* RECORDS SUPPLIED:
....
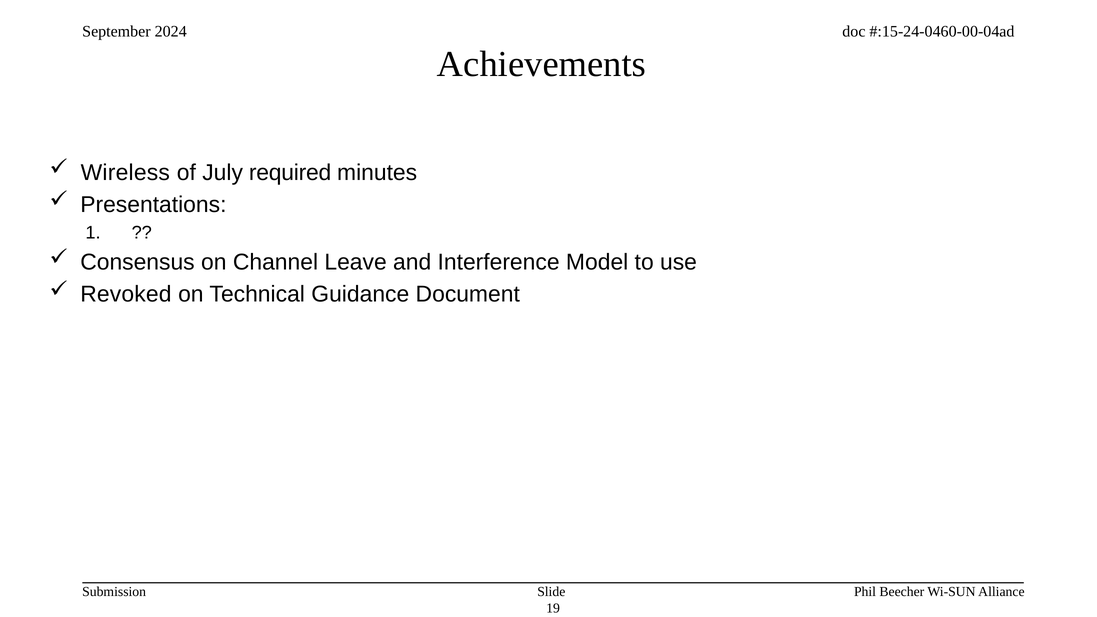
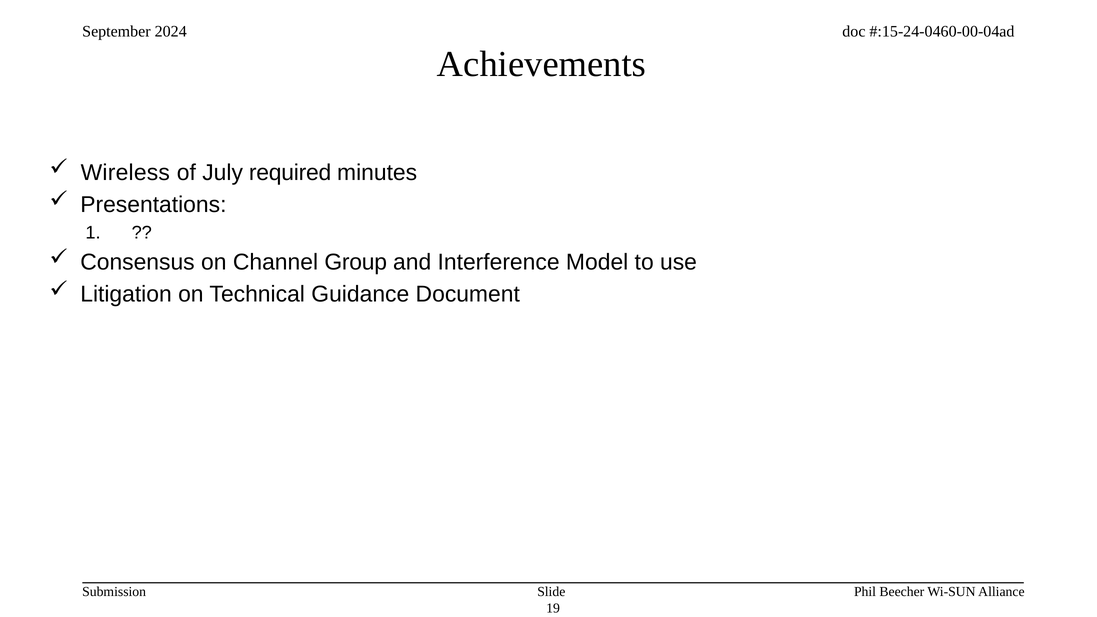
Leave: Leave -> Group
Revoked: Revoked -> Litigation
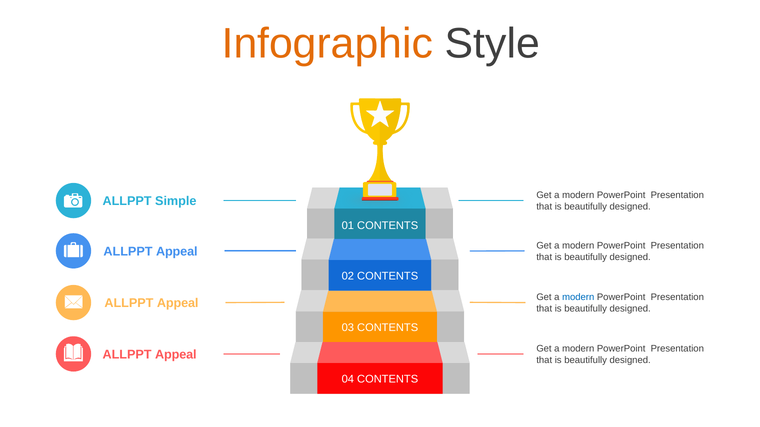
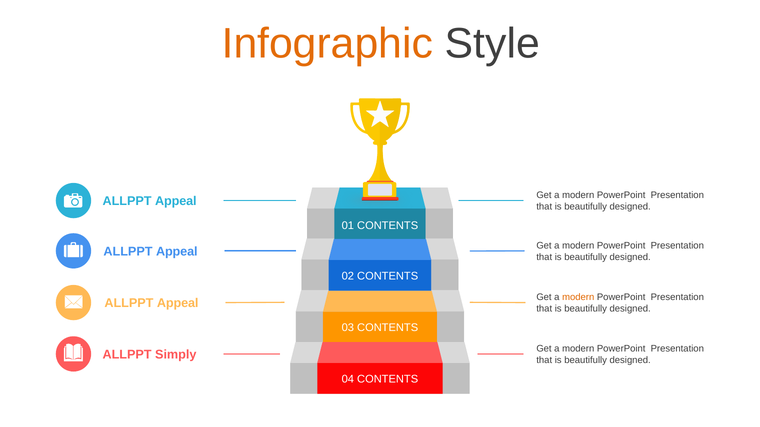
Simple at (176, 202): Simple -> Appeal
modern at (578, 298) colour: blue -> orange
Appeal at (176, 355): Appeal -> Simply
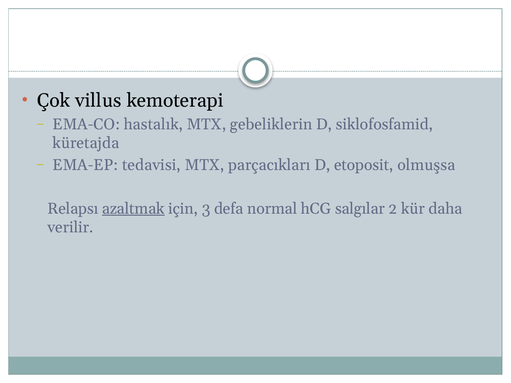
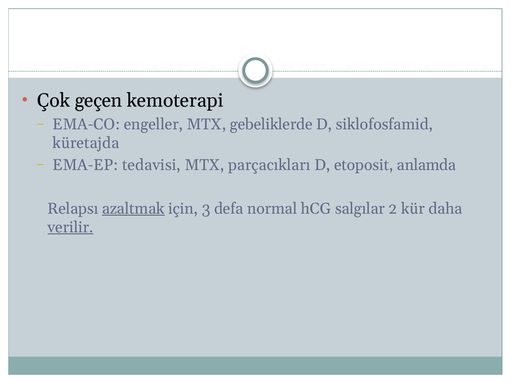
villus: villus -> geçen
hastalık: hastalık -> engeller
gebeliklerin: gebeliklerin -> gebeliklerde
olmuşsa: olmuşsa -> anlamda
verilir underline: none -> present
....
* WRITTEN REQUEST:
Begin at the line that has "Simple at (176, 202): Simple -> Appeal" and stop after the final line above, rewriting each line with "modern" changed to "recent" and nothing else altered. Leave the pictures out of your answer.

* WRITTEN ANSWER:
Simple at (176, 202): Simple -> Appeal
recent at (578, 298) colour: blue -> orange
Appeal at (176, 355): Appeal -> Simply
villus: villus -> geçen
hastalık: hastalık -> engeller
gebeliklerin: gebeliklerin -> gebeliklerde
olmuşsa: olmuşsa -> anlamda
verilir underline: none -> present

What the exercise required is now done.